Optimizing FDTD Solvers for Electromagnetics: A Compiler-Guided Approach with High-Level Tensor Abstractions
Yifei He, Måns I. Andersson, Stefano Markidis
TL;DR
The Finite Difference Time Domain (FDTD) method is widely used for solving Maxwell's equations but suffers from memory-bound bottlenecks and portability challenges across modern CPUs. The authors introduce an end-to-end domain-specific compiler built on MLIR/LLVM that expresses FDTD kernels as 3D tensor abstractions, enabling automatic optimizations such as loop tiling, fusion, and vectorization while preserving hardware-agnostic semantics; a curl_step operator captures curl updates for both $\mathbf{H}$ and $\mathbf{E}$ fields within a unified framework.

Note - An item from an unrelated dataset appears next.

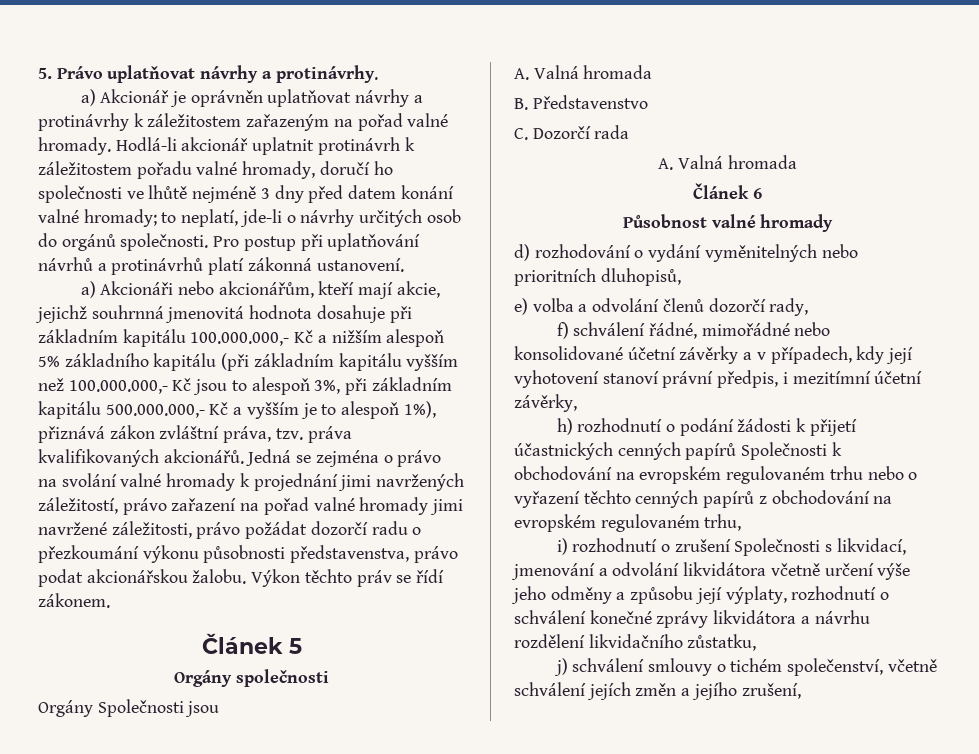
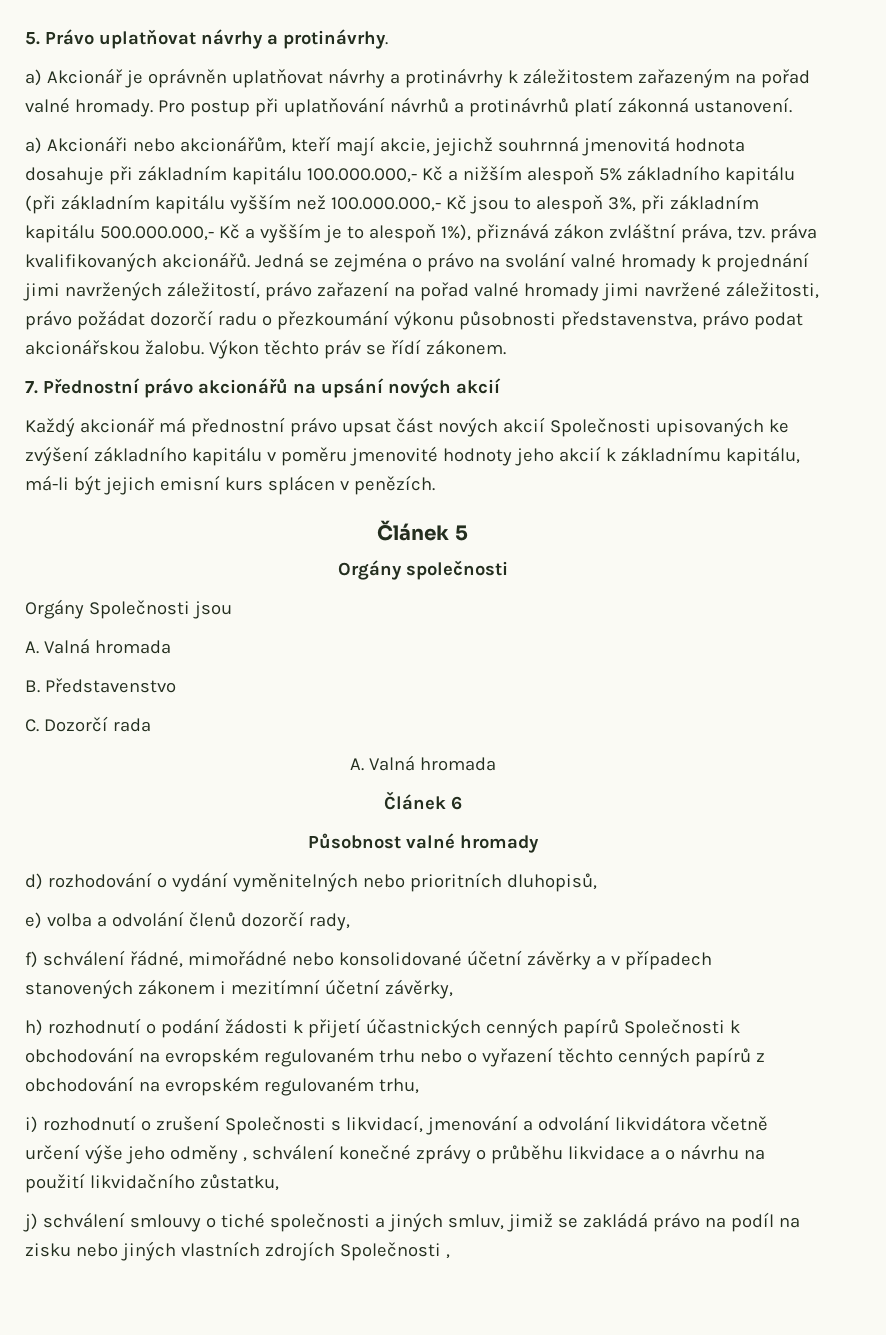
[115,137,415,155] [38,161,393,179] [38,185,454,203] [38,209,461,227] [38,233,209,251] Hodlá-li akcionář uplatnit protinávrh k záležitostem pořadu valné hromady, doručí ho společnosti ve lhůtě nejméně 3 dny před datem konání valné hromady; to neplatí, jde-li o návrhy určitých osob do orgánů společnosti. -> (153, 108) none
(110, 600) none -> [25,378,501,398] [25,417,789,437] [25,446,800,466] [25,475,435,495] // 7. Přednostní právo akcionářů na upsání nových akcií // Každý akcionář má přednostní právo upsat část nových akcií Společnosti upisovaných ke zvýšení základního kapitálu v poměru jmenovité hodnoty jeho akcií k základnímu kapitálu, má-li být jejich emisní kurs splácen v penězích.
[770,346,914,364] [514,370,779,388] případech, kdy její vyhotovení stanoví právní předpis, -> [624,950,712,970] [25,979,215,999] případech stanovených zákonem
[616,586,890,604] [514,610,870,628] [514,634,585,648] a způsobu její výplaty, rozhodnutí o schválení konečné zprávy likvidátora a návrhu rozdělení -> [242,1144,765,1164] [25,1173,85,1193] , schválení konečné zprávy o průběhu likvidace a o návrhu na použití
[730,658,937,676] [514,682,801,700] tichém společenství, včetně schválení jejích změn a jejího zrušení, -> [220,1212,800,1232] [25,1241,450,1261] tiché společnosti a jiných smluv, jimiž se zakládá právo na podíl na zisku nebo jiných vlastních zdrojích Společnosti ,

The compilation pipeline progressively lowers high-level tensor operations to machine code for Intel, AMD, and ARM CPUs, achieving up to 10× speedups over a NumPy baseline and demonstrating improved data locality and cache utilization through tiling and vectorization. This work highlights the potential of MLIR-based, domain-specific compilation to deliver portable, high-performance HPC kernels for time-domain electromagnetics, with planned extensions to GPU backends and automated tuning to optimize performance across heterogeneous architectures.
Abstract
The Finite Difference Time Domain (FDTD) method is a widely used numerical technique for solving Maxwell's equations, particularly in computational electromagnetics and photonics. It enables accurate modeling of wave propagation in complex media and structures but comes with significant computational challenges. Traditional FDTD implementations rely on handwritten, platform-specific code that optimizes certain kernels while underperforming in others. The lack of portability increases development overhead and creates performance bottlenecks, limiting scalability across modern hardware architectures. To address these challenges, we introduce an end-to-end domain-specific compiler based on the MLIR/LLVM infrastructure for FDTD simulations. Our approach generates efficient and portable code optimized for diverse hardware platforms.We implement the three-dimensional FDTD kernel as operations on a 3D tensor abstraction with explicit computational semantics. High-level optimizations such as loop tiling, fusion, and vectorization are automatically applied by the compiler. We evaluate our customized code generation pipeline on Intel, AMD, and ARM platforms, achieving up to $10\times$ speedup over baseline Python implementation using NumPy.